● **Problem statement**
Every entry below is to be copied exactly, apart from any picture it holds.

── Dataset excerpts

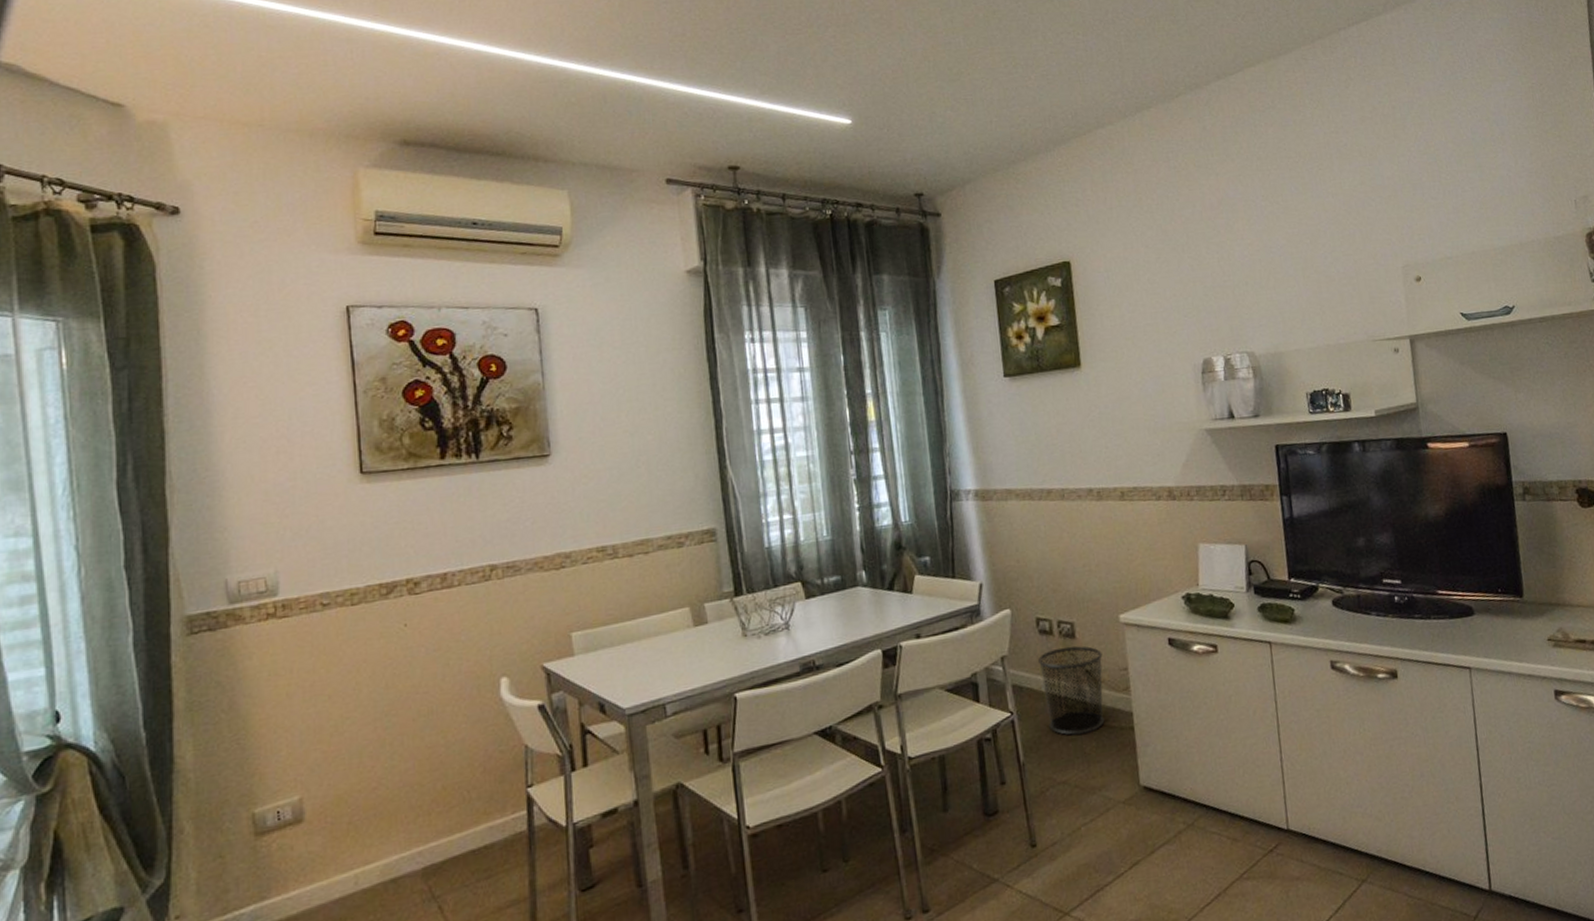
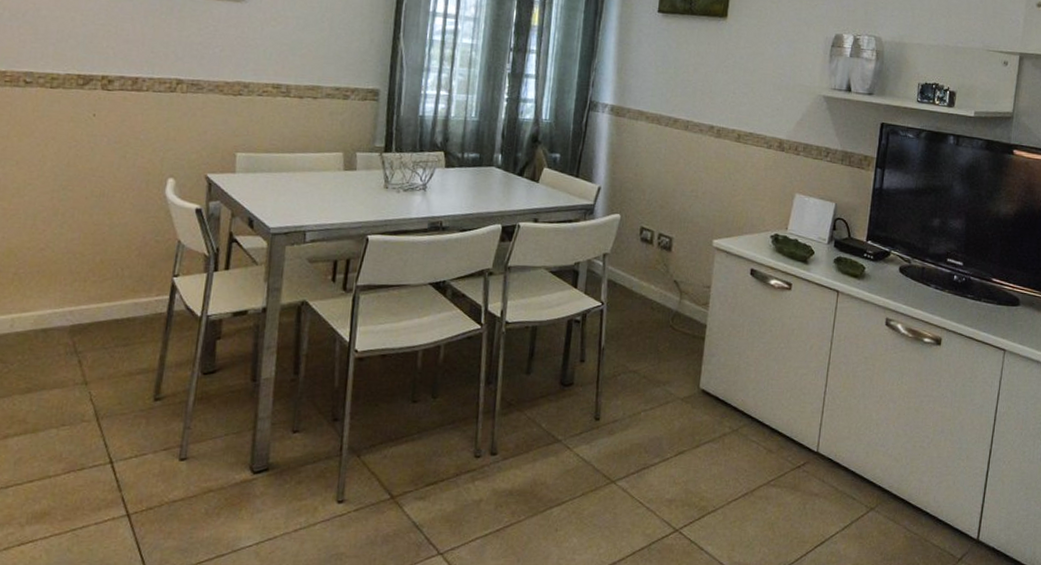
waste bin: present [1038,646,1105,736] -> none [632,256,692,334]

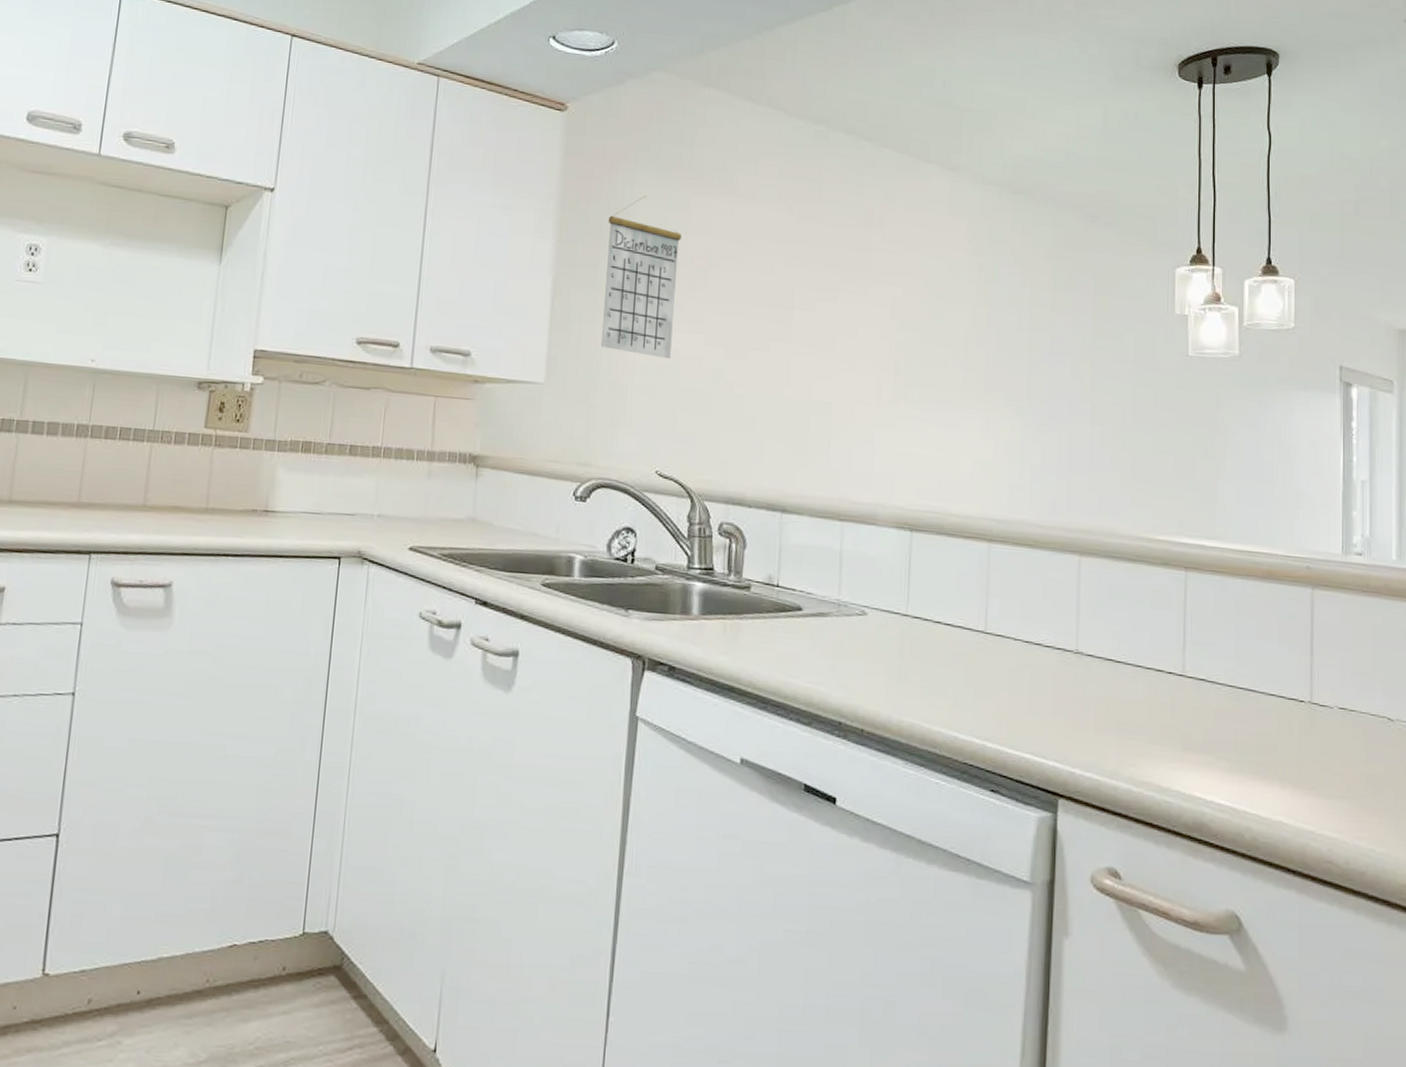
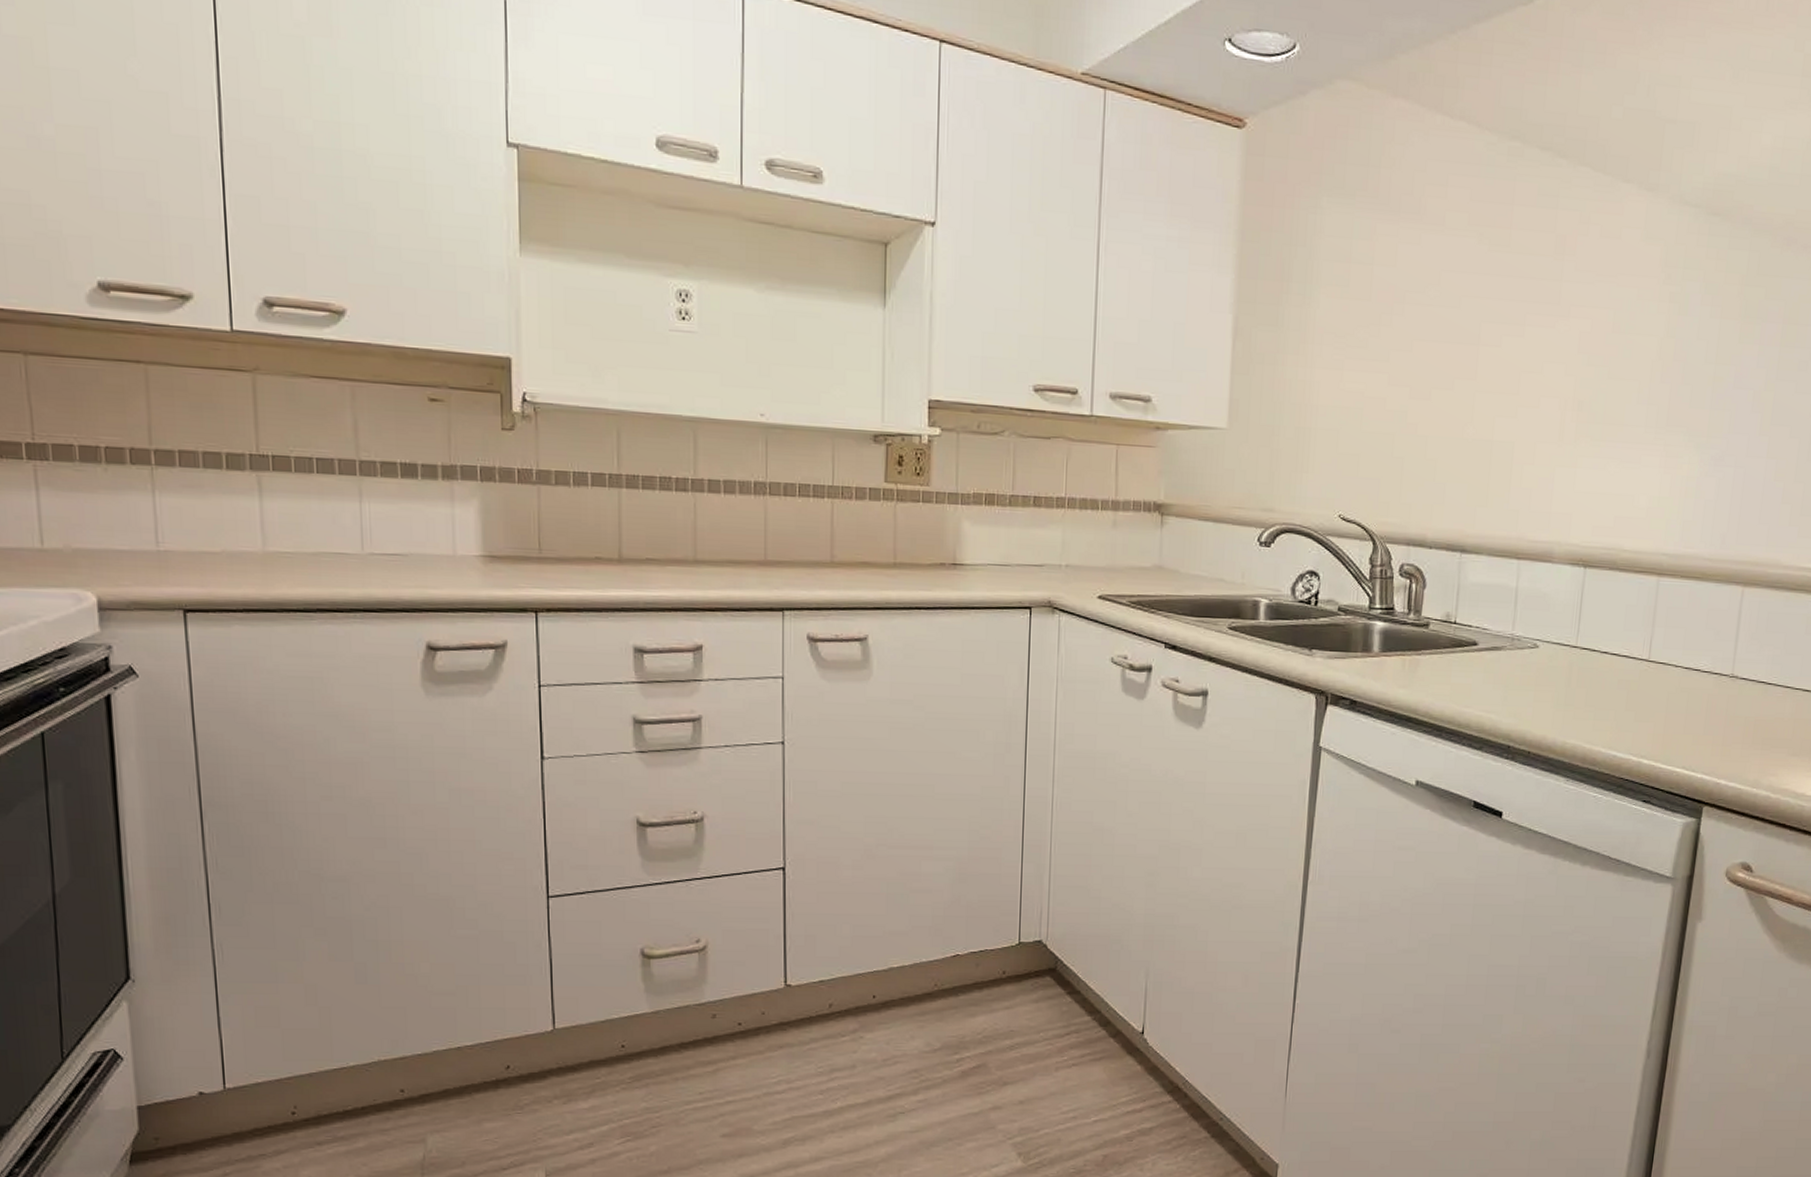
calendar: present [601,195,681,360] -> none [1284,223,1367,401]

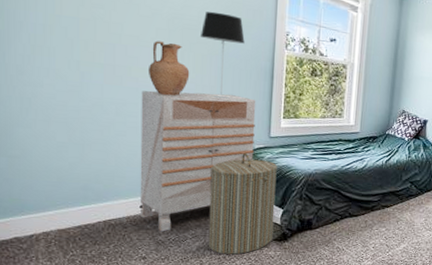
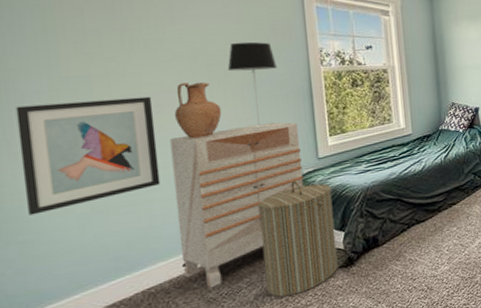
wall art: none [14,34,130,135] -> present [15,96,161,216]

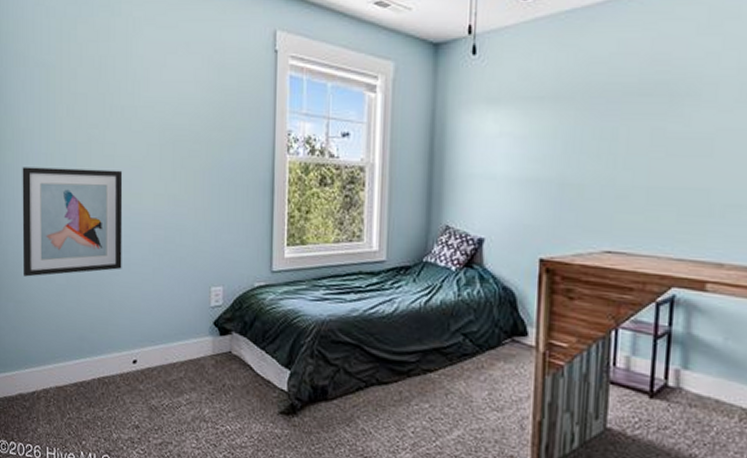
dresser: present [169,122,304,288] -> none [132,217,255,395]
vase: present [174,82,222,139] -> none [139,159,182,224]
table lamp: present [227,42,277,130] -> none [191,116,240,224]
laundry hamper: present [258,181,338,297] -> none [204,294,282,430]

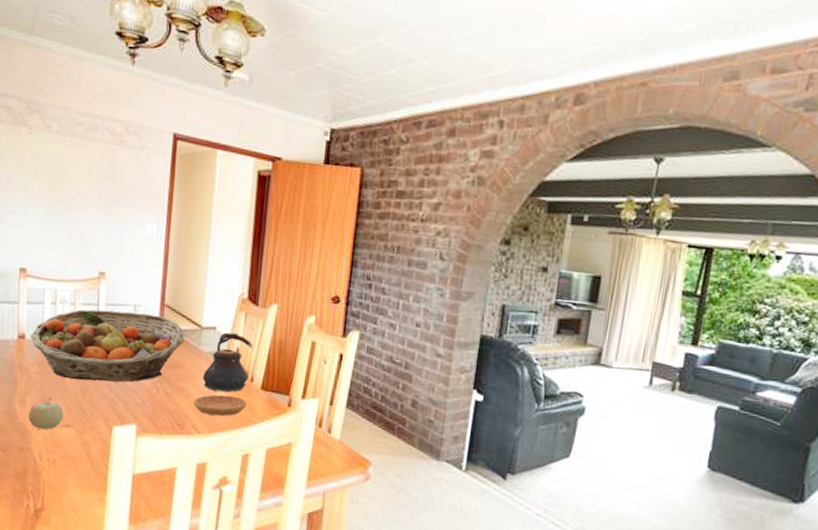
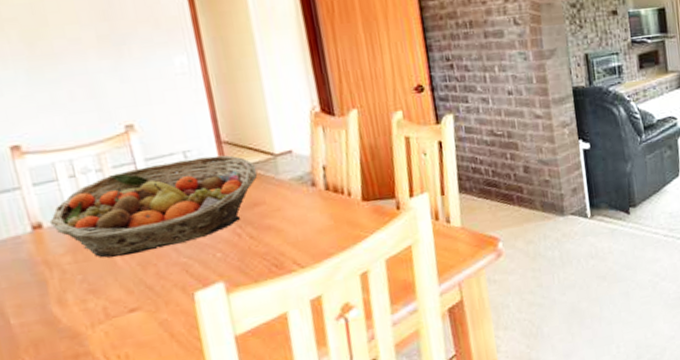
fruit: present [28,398,64,430] -> none [74,286,125,327]
saucer: present [193,394,247,417] -> none [286,216,351,246]
teapot: present [203,332,253,393] -> none [291,151,345,218]

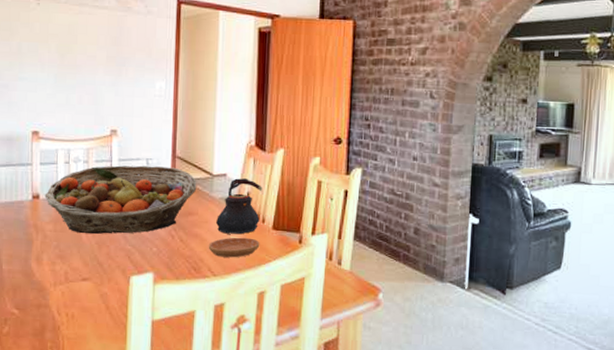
saucer: none [286,216,351,246] -> present [208,237,260,258]
teapot: none [291,151,345,218] -> present [216,178,263,235]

────

● **Output for this exercise**
waste bin: present [1038,646,1105,736] -> none [632,256,692,334]

calendar: present [601,195,681,360] -> none [1284,223,1367,401]

wall art: none [14,34,130,135] -> present [15,96,161,216]

dresser: present [169,122,304,288] -> none [132,217,255,395]
vase: present [174,82,222,139] -> none [139,159,182,224]
table lamp: present [227,42,277,130] -> none [191,116,240,224]
laundry hamper: present [258,181,338,297] -> none [204,294,282,430]

fruit: present [28,398,64,430] -> none [74,286,125,327]
saucer: present [193,394,247,417] -> none [286,216,351,246]
teapot: present [203,332,253,393] -> none [291,151,345,218]

saucer: none [286,216,351,246] -> present [208,237,260,258]
teapot: none [291,151,345,218] -> present [216,178,263,235]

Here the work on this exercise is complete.